Coming back to the right bank north of Dordogne, the clay soils make Merlot a more favourable grape to grow than Cabernet Sauvignon and is the home to St Emilion and Pomerol.

We must not forget that Bordeaux is also the region of Sauternes, another world class, often regarded as benchmark style of wine. Made from one or all three white grapes Semillon, Sauvignon Blanc and Muscadelle which have been affected by the noble rot condition called botrytis, they make heady, perfumed, unctuous sweet wines.
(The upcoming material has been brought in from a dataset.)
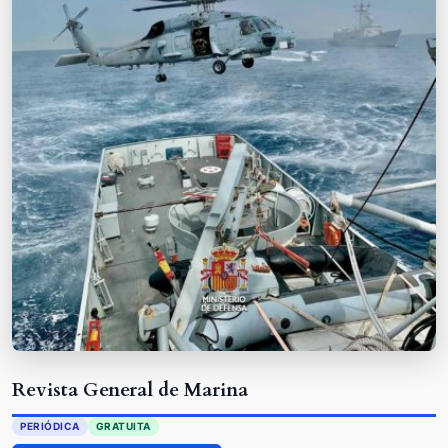
Revista General de Marina
PERIÓDICA
GRATUITA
The same white grapes, especially Sauvignon Blanc and Semillon, are used to produce dry white Bordeaux, a style which has been much overlooked thanks to the region’s red wine fame but which can be a fruity, refreshing aperitif or seafood-matching wine.
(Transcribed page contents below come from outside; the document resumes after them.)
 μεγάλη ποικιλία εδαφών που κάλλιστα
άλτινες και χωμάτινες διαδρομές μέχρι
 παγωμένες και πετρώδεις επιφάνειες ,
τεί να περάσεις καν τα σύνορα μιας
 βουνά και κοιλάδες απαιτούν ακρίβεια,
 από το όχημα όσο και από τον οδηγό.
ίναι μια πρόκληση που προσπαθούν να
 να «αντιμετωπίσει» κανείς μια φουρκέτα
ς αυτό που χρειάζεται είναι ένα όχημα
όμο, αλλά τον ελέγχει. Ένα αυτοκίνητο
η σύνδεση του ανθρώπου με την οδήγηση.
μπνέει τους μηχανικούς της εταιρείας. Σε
Other Bordeaux regions of note include Entre Deux Mers, Côtes de Castillon, Blaye and Bourg.

Cabernet Sauvignon-Merlot-Cabernet Franc-Petit Verdot

In any of its combinations this is the most typical Bordeaux-style blend which originates on the hallowed ground of the wine-world that is Bordeaux. The wines made from this combination will only really produce pretty serious wine.
 
Usually Cabernet Sauvignon and Merlot make up the majority of the blend with the other two varietals being used as “seasoning”, bringing acidity and big tannins to the mix.  (See also Cabernet Sauvignon, Cabernet Franc, Merlot and Petit Verdot)


Salads & Vegetables
A good tapas-style dish of chorizo and spicy sausages would work well here, and grilled chicken or beef salad would also be a winner.
Fish & Seafood 
This wine is generally too heavy for fish and seafood.
Pasta & Other Sauces
Best suited to cream based sauces like a good white or cheese sauce found in dishes such as lasagne and carbonara.
Meats
Best suited to rich flavoursome meats such as duck, goose and venison but would also work well with a roasted or grilled joint of beef or lamb.
Herbs & Spices
Best matched to black pepper, chives, cloves and coriander - big flavours! We would also recommend using sage, but very much in moderation.
Spicy Foods 
A great wine to have with anything with a kick to it, such as Mexican and Indian cuisine - it can handle the lot.
Cheeses 
Delicious with creamy blue cheeses and mature Cheddar, it also works a treat with Parmesan!